Definition
Eine historisch verortete, kollektive Menge kognitiver Rahmen, Werte, Annahmen und habitualisierter Wahrnehmungen, die bestimmt, wie eine Gesellschaft oder soziale Gruppe Erfahrungen versteht, Zeichen interpretiert und als normal oder möglich ansieht.
Prinzip
Prinzip
Geteilte mentale Rahmen strukturieren Aufmerksamkeit und Plausibilität: Sie machen bestimmte Bedeutungen, Handlungen und Institutionen verständlich und andere im gegebenen sozialen Feld und Zeitraum marginal oder unvorstellbar.
Demonstration
Demonstration
Situation: Quellengruppen dokumentieren wiederkehrende rituelle Gesten und eine konstante Formulierung in städtischen Aufzeichnungen. → Erkennen: Eine Historikerin schließt auf eine dominante Mentalität, die Heiligkeit und städtische Autorität verbindet. → Handlung: Sie liest Verwaltungsentscheidungen und Volksbeschwerden vor diesem Hintergrund, um zu erklären, warum bestimmte Maßnahmen akzeptiert und andere undenkbar waren. → Konsequenz: Dies liefert Erklärungen für Kontinuitäten in der Praxis und macht sichtbar, warum Reformversuche relativ zum vorherrschenden Denkrahmen gelangten oder scheiterten.
Fehlanwendung
Fehlanwendung
Mentalität mit individueller Psychologie gleichzusetzen oder sie als vagen Ersatzbegriff für ‚Kultur‘ zu verwenden, ohne historische Begrenzung — so wird Mentalität zum Allzweckbegriff, der alles und nichts erklärt.

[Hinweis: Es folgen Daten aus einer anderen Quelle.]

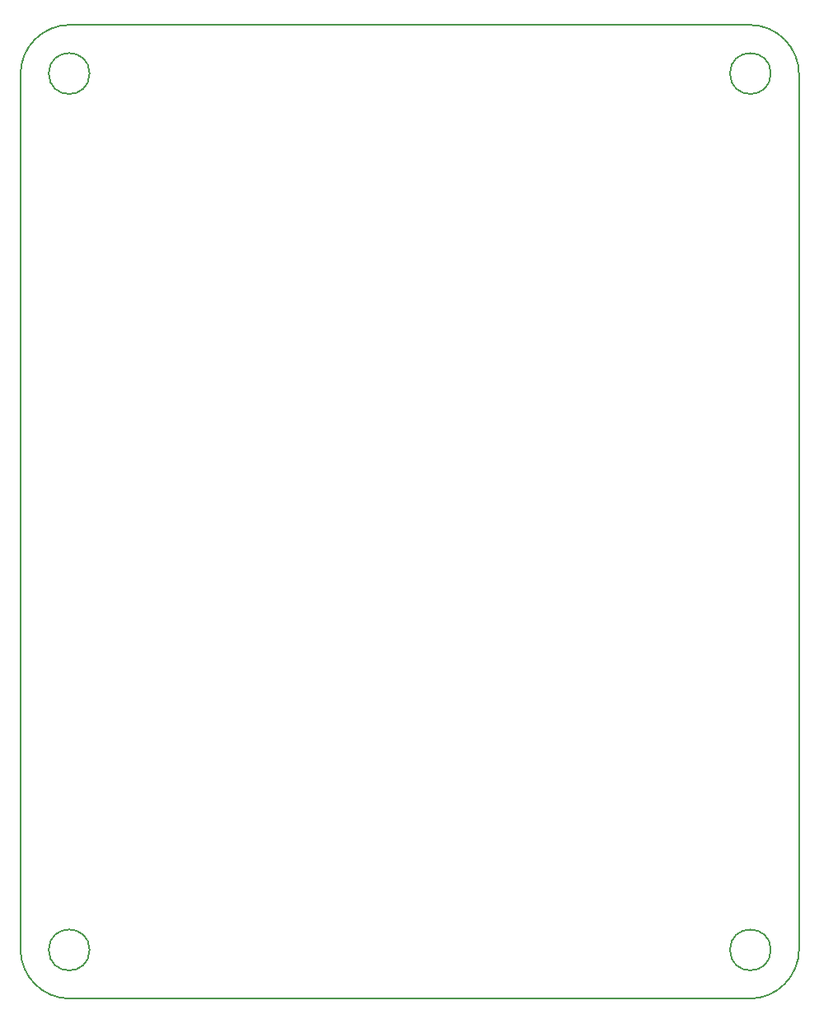
<source format=gbr>
G04 #@! TF.GenerationSoftware,KiCad,Pcbnew,(5.1.5)-3*
G04 #@! TF.CreationDate,2020-10-19T10:12:20-04:00*
G04 #@! TF.ProjectId,flight_computer,666c6967-6874-45f6-936f-6d7075746572,rev?*
G04 #@! TF.SameCoordinates,Original*
G04 #@! TF.FileFunction,Profile,NP*
%FSLAX46Y46*%
G04 Gerber Fmt 4.6, Leading zero omitted, Abs format (unit mm)*
G04 Created by KiCad (PCBNEW (5.1.5)-3) date 2020-10-19 10:12:20*
%MOMM*%
%LPD*%
G04 APERTURE LIST*
%ADD10C,0.200000*%
G04 APERTURE END LIST*
D10*
X159502000Y-155372000D02*
X159502000Y-65532000D01*
X156601999Y-155452000D02*
G75*
G03X156601999Y-155452000I-2099999J0D01*
G01*
X159501999Y-155372000D02*
G75*
G02X154421999Y-160452000I-5080000J0D01*
G01*
X84581999Y-160451999D02*
G75*
G02X79502000Y-155372000I0J5079999D01*
G01*
X156601999Y-65452000D02*
G75*
G03X156601999Y-65452000I-2099999J0D01*
G01*
X79501999Y-65532000D02*
G75*
G02X84581999Y-60452000I5080000J0D01*
G01*
X86602000Y-155452000D02*
G75*
G03X86602000Y-155452000I-2100000J0D01*
G01*
X154421999Y-60452000D02*
G75*
G02X159501999Y-65532000I0J-5080000D01*
G01*
X154421999Y-60452000D02*
X84581999Y-60452000D01*
X86602000Y-65452000D02*
G75*
G03X86602000Y-65452000I-2100000J0D01*
G01*
X84581999Y-160452000D02*
X154421999Y-160452000D01*
X79502000Y-65532000D02*
X79502000Y-155371999D01*
M02*

</source>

Der Fehler liegt darin, Mentalität nicht zeitlich, sozial und quellengestützt zu verorten.
Konsequenz
Konsequenz
Als Analysewerkzeug offenbart Mentalität, wie kollektive Wahrnehmungen Institutionen und Verhalten prägen, erleichtert die Interpretation impliziter Quellen und hilft, kulturelle Wandel nachzuzeichnen; falsch angewandt führt es zu teleologischen oder unscharfen Erklärungen, die kausale Mechanismen verschleiern.
Umkehrung
Umkehrung
Mentalitäten sind nicht monolithisch: Subkulturen, Klasse, Geschlecht und regionale Differenzen können mehrere, konkurrierende mentale Rahmen in derselben Gesellschaft erzeugen; bei starker Pluralität irreführt die Annahme einer einzigen dominanten Mentalität.
Abgrenzung
Abgrenzung
Klar innerhalb: Analysen, die aus Massenquellen, visueller Kultur, Rechtsformeln und Praktiken gemeinsame Denkmuster für einen definierten Zeitraum und sozialen Bereich ableiten. Grenzfall: unterschiedliche Mentalitäten nach Klasse oder Region. Klar außerhalb: pauschale Zuschreibung einzelner Haltungen an die Gesamtbevölkerung ohne quellenbasierte Inferenz.
Semantische Spannung
Semantische Spannung
Mentalität ↔ Strukturelle/materiale Erklärungen: Kognitive Rahmen vermitteln Bedeutung, müssen aber mit materiellen Bedingungen und Institutionen verknüpft werden, statt als autonome Ursachen zu fungieren.
Synthese
Synthese
Mentalität ist ein erklärendes Konzept mittlerer Reichweite: Es vermittelt zwischen materiellen/ institutionellen Bedingungen und symbolischem Ausdruck, indem es historisch verortete Denkmuster benennt, die bestimmte Ordnungen verständlich machen.